[Start of section]

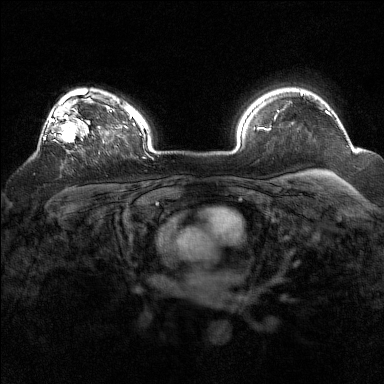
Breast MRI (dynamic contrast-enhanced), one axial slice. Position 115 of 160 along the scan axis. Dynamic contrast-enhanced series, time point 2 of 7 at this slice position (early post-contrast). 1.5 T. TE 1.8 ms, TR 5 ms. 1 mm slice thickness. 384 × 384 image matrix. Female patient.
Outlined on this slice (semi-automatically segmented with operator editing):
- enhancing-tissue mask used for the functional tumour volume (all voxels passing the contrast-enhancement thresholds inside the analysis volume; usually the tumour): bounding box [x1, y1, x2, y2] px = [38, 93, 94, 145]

[End of section]

Try it - Make a tally of the lines in this material that hold the string "slice", then give that number without any other words.

Reply to the exercise - 2